Il dolore dell’arto fantasma è un ambito affascinante e controverso; la percezione è molto particolare ma realmente sentita. Si tratta di un dolore al livello dell’arto oggetto di amputazione, in altre parole il paziente lo percepisce da una parte del corpo che non c’è più.
Seppur la percezione del dolore -al livello somatico- sia periferica, in quanto riferita alla parte interessata, il dolore -al livello neuronale- è centrale ed in particolare interessa alcune aree corticali e parte del sistema limbico.
Nello specifico, tutte le strutture che collaborano nella percezione del dolore, passano in una particolare area del cervello, collocato nel lobo temporo-mediale.

Stiamo parlando della zona limbica, un sistema che comprende:

  • le strutture mesencefaliche,
  • diencefaliche,
  • telencefaliche,
  • la regione settale,
  • la regione preottica,
  • ipotalamo,
  • parte del talamo,
  • l’area tegmentale ventrale,
  • il giro del cingolo,
  • il giro paraippocampico,
  • ippocampo,
  • amigdala,
  • la corteccia olfattiva

ed è interessato nelle seguenti attività:

  • integrazione dell’olfatto
  • memoria a breve termine
  • elaborazione delle emozioni
  •  autocoscienza
  • produzione ormonale
  • stati umorali

Seppur questo tipo di dolore non possiede un’unica via nella procedura terapeutica, è un argomento molto centrale della medicina del dolore.
Alcuni farmaci e tecniche terapeutiche provocano una riduzione dello stimolo di dolore percepito al livello cerebrale, un esempio è la radiofrequenza pulsata centrale, o tecniche di rieducazione funzionale e terapie cognitivo comportamentali.

Tra le diverse modalità di trattamento della percezione dell’arto fantasma, vi è la mirror terapy, all’interno di una scatola il paziente va ad infilare il “braccio” ed allo specchio vede prender vita il suo arto fantasma, affinché prendendo visione della parte del corpo e del dolore provato, riesca a sviluppare una certa consapevolezza e dunque a rimodulare le sensazioni percepite.

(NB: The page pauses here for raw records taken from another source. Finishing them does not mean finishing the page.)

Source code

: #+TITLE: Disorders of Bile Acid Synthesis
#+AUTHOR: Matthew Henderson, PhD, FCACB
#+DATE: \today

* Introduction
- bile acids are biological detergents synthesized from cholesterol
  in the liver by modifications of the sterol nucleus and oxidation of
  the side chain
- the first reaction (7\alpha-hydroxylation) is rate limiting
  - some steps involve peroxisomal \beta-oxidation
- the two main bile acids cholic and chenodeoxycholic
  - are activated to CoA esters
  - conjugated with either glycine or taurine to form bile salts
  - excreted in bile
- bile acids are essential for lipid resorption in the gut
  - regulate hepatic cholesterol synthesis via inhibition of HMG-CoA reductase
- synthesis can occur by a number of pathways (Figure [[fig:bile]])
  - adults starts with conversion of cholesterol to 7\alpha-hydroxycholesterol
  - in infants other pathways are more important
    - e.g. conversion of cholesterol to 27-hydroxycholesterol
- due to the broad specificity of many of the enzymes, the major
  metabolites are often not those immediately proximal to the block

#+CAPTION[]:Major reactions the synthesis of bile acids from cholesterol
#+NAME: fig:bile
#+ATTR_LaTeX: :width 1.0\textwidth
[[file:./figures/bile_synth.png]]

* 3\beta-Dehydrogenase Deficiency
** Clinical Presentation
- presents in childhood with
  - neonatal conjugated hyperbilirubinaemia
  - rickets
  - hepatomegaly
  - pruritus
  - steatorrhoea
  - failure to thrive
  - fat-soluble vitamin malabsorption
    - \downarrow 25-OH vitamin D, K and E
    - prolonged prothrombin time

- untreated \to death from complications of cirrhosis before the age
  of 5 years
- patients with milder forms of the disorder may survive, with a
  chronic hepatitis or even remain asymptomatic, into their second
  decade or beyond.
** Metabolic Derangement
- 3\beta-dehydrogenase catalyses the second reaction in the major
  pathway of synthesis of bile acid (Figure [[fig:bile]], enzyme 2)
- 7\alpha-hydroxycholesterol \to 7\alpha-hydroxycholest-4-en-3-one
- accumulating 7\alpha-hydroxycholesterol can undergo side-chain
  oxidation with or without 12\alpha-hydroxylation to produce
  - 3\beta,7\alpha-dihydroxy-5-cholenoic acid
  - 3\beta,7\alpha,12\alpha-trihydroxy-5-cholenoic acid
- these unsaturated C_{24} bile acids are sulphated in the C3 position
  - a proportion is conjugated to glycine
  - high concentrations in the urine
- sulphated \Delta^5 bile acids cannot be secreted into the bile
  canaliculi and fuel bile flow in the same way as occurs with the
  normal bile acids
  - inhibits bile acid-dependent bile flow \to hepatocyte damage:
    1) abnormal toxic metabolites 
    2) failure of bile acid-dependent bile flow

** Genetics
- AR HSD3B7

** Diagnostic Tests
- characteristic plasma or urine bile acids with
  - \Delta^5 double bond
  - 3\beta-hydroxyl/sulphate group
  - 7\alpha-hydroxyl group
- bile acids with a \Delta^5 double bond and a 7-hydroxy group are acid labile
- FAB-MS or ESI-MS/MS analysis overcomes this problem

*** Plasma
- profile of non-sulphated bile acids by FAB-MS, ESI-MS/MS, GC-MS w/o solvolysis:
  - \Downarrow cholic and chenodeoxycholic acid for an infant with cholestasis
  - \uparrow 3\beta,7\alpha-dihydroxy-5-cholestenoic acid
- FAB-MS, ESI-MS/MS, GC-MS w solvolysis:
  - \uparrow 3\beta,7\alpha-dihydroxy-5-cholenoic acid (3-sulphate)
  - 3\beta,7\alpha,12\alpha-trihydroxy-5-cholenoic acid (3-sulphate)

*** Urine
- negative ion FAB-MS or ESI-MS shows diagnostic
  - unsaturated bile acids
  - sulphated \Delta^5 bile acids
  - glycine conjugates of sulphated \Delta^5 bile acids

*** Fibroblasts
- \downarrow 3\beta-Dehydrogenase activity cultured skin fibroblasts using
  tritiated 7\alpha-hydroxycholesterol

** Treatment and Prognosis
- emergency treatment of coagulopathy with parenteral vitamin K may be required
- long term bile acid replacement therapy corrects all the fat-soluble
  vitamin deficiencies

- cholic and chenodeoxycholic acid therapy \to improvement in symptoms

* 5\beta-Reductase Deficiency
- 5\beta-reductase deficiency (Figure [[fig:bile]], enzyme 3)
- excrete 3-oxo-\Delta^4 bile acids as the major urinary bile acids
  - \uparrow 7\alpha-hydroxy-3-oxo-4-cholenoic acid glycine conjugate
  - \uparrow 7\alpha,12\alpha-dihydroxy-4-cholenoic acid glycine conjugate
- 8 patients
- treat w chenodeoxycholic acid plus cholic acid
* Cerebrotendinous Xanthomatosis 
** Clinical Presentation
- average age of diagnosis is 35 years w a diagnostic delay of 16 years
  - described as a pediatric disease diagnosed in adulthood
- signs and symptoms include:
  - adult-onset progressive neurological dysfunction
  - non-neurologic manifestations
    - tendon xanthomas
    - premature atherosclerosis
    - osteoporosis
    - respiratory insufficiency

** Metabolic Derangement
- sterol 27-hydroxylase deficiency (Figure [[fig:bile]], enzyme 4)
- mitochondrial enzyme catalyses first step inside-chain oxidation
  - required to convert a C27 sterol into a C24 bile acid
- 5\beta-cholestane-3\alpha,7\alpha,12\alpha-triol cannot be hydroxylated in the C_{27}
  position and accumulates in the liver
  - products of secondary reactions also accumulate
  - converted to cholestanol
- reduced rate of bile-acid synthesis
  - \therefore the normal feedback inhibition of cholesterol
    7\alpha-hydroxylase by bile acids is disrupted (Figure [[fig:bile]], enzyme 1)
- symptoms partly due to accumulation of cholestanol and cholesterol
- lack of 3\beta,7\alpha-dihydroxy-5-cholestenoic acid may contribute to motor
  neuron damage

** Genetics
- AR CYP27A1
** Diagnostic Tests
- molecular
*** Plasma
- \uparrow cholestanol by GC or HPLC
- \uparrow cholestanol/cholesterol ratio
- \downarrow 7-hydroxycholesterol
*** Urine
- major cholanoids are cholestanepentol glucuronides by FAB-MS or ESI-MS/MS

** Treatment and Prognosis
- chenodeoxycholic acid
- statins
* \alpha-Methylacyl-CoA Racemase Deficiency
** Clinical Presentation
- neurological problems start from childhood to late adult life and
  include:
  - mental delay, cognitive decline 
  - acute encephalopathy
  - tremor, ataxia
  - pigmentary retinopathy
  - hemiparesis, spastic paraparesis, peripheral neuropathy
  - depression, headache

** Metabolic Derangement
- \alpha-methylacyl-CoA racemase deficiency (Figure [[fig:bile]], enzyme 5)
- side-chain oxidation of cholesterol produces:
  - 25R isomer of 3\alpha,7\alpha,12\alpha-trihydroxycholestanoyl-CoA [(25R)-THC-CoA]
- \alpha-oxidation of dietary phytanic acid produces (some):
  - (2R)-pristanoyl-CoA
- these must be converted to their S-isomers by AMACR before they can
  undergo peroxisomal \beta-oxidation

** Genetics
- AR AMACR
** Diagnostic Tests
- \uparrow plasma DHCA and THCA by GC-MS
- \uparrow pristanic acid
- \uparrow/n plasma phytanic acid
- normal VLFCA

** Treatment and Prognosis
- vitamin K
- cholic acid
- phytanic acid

Si tratta di un trick the brain, una terapia attraverso la quale si inganna il cervello affinché percepisca la sensazione che stia lavorando; in questo caso il paziente percepisce allo specchio di avere due braccia.

Un’altra modalità, che sta prendendo sempre più piede, è la realtà virtuale, il cui fine è di abbassare la percezione del dolore, attivando la corteccia cerebrale -nel punto di interesse- e facilitando l’esperienza del dolore, al fine di rimodulare la percezione del dolore stesso.

Possiamo concludere che la percezione del dolore può essere probabilmente la stessa anche dopo trattamenti mirati di questo tipo ma l’impatto che questi trattamenti possono avere sulla consapevolezza della propria problematica, la gestione di questa in correlazione con la vita privata, intima e sociale, può essere ben diversa. In termini generali attraverso questi trattamenti, l’impatto sulle normali attività quotidiane, su stessi e sulla qualità di vita stessa, può migliorare.

L’equipe di Medicina del Dolore, al fine di rendere questi obiettivi di primaria importanza nel trattamento del dolore all’arto fantasma, ha cercato un linguaggio comune, in cui tutti i membri dell’equipe si sono impegnati nel trovare la migliore formula possibile funzionante in primis tra i membri dell’equipe stessa e in un secondo momento funzionante per il paziente.

I successi algologici a volte sono più lunghi, più difficili e più complessi ma molto importanti nel condurre una vita che abbia una qualità simile a quella che c’era prima dell’inizio della malattia dolore.

Un problema ancora impattante è che la malattia dolore non è riconosciuta al livello sociale, nel senso che non tutti gli ambiti sociali valutano che la malattia dolore non è solo percepita attraverso un danno percettivo e psicologico ma anche sociale.
Questo scaturisce dall’erronea convinzione che il dolore è un sintomo e non ha una dignità a sé stante secondo quanto corroborato finora e in questo l’algologia e l’equipe di Medicina del Dolore stanno provando a cambiare questa concezione.